While one’s divorce in Virginia likely brings a certain degree of relief, it also may come with some trepidation due to the uncertainties they now may face. Financial uncertainty may be particularly significant if they were not the primary income earners in their marital home.
One might assume that the funds needed to secure vocational training to pay for new housing will come from alimony, yet such assistance is not guaranteed. A more reliable source of an immediate infusion of income may instead come from a 401(k).
Dividing up a 401(k) in a divorce
Many may find it surprising that a 401(k) is subject to property division. Yet the contributions made to such an account during a marriage come from shared income (thus making those contributions marital assets). According to the 401(k) Help Center, typically the court mandates that a 401(k) plan provider split those contributions into two separate accounts (with each side then assuming control over their respective funds. Yet cashing out one’s portion might also be an option.
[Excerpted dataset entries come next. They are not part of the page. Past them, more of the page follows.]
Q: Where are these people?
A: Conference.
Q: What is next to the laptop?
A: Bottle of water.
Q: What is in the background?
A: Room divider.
Weighing the pros and cons of cashing out
The website SmartAsset.com reports that while an early withdrawal from a 401(k) results in a tax penalty, divorce is one of the few cases where withdrawals are not penalized. However, that does not mean that there are no potential drawbacks to this decision. First of all, one must still pay income tax on whatever disbursement they receive. Plus, one gives up the potential growth that their funds may experience from years of earned interest and investment returns. If one is still several years away from retirement, that growth may be significant. Therefore, one should consider whether the amount they receive now from cashing out benefits them more than what that potential retirement income growth may be.